Those of you who are kicking yourselves for not jumping on the bitcoin wagon earlier might find some cold comfort in the knowledge that the meteoric rise of the cryptocurrency most likely points to a bubble, one that will burst in spectacular fashion one of these days.
An economic or bubble happens when a type of asset gets grossly overvalued. The price of the asset goes up not because of the asset's intrinsic value, but because people are buying irrationally or speculating. And when the bubble bursts, people lose a lot of money.
Here are five other bubbles the world has fallen for in the past 20 years.
DOT-COM BUBBLE (1990s)
If you're old enough to have grown up without an iPad in your hands, you probably remember when your household first got the Internet, a snail-paced dial-up connection that made you wait hours for Geocities websites to load.
Around the same time, the dot-com bubble was swelling. In about 1997 to 2001, thanks to the rise of the Internet in households, many web-based businesses were set up. Investors threw their money into these businesses or dot-coms, and subsequently got burned when the bubble collapsed in 2000 to 2002.
Of course, not all companies went bust. For instance, Amazon is one example of a dot-com that managed to survive and has now surpassed its previous share prices.
ASIAN FINANCIAL CRISIS (1997)
Asset bubbles were behind the Asian Financial Crisis of 1997. It all begin when the Thai baht bubble burst, causing the currency to collapse. This set off a chain reaction of asset bubbles bursting, with currencies, stock markets and real estate prices plummeting.
The financial crisis illustrated the danger of courting fast money and allowing asset bubbles to grow. Corruption and crony capitalism have been cited as one reason these asset bubbles grew to such shocking proportions, as rich, well-connected people ploughed their money into Asian economies.
US HOUSING BUBBLE (EARLY 2000s)
In the first half of the 2000s, real estate prices in about half of the states in the US soared, only to decline in the second half of that decade when the bubble burst.

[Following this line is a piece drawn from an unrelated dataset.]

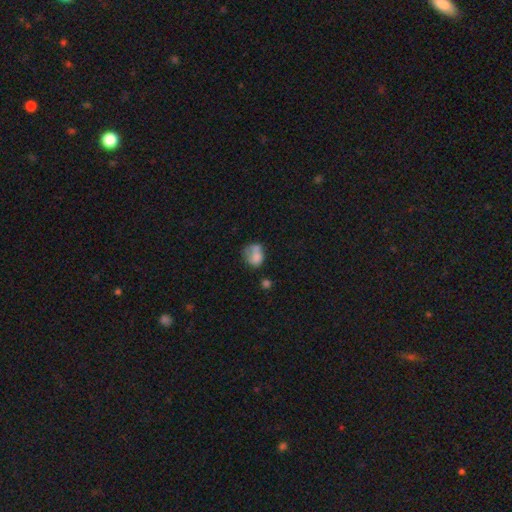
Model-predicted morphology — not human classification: type=smooth (68%); roundness=in between (55%); merging=none (30%).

The biggest catalyst of the bursting of the US housing bubble was the credit crisis-simply put, banks were lending property buyers money way too easily just to close sales, and obviously that was a recipe for disaster. The collapse of the housing market saw thousands of homeowners going bankrupt and unable to repay their debts.
CHINA STOCK MARKET BUBBLE (MID 2007s AND MID 2010s)

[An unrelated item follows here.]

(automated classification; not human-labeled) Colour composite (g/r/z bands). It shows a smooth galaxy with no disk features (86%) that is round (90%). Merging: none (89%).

China's stock market has proven very volatile. In 2007, a stock market bubble burst after investors engaged in panic selling following news that the authorities might raise interest rates and put a stop to speculative trading. The Shanghai Stock Exchange's SSE Composite Index fell a whopping 9 per cent.
In 2015, China's stock market crashed to much fanfare. The bubble that rose in the preceding years was driven largely by retail investors, who were often borrowing money to invest in stocks and inflating prices.

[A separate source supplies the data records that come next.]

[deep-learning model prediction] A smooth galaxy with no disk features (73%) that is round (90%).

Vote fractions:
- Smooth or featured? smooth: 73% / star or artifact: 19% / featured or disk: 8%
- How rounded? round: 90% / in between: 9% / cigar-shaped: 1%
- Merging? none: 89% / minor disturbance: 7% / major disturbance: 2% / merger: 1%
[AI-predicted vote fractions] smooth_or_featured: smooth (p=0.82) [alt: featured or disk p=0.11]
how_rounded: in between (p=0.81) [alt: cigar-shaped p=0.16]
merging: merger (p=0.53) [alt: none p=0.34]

In June 2015, these investors fled, causing a 30 per cent fall on the Shanghai Stock Market within the first month of the bubble popping. The stock market recovered somewhat by December 2015, but then experienced another precipitous fall in January 2016.
SINGAPORE PRIVATE HOUSING BUBBLE (ONGOING)
Commentators are still arguing over whether Singapore's private housing is in a bubble right now, but some signs point to yes. While the cooling measures have had a dampening effect on property prices for several years, the market seems to be picking up now.
The strongest sign is the recent spate of collective sales totalling $5 billion in 2017 alone, a huge leap from $1.2 billion in 2016 and a mere $380 million in 2015. Developers have been paying abnormally high prices for the land, which could translate to higher property prices. Private housing transaction volumes have also been increasing as private homes become more affordable for Singaporeans.
Will this trigger a housing bubble? Only time will tell. Singaporeans would do well to base their buying choices on careful calculation and research, rather making irrational purchasing decisions.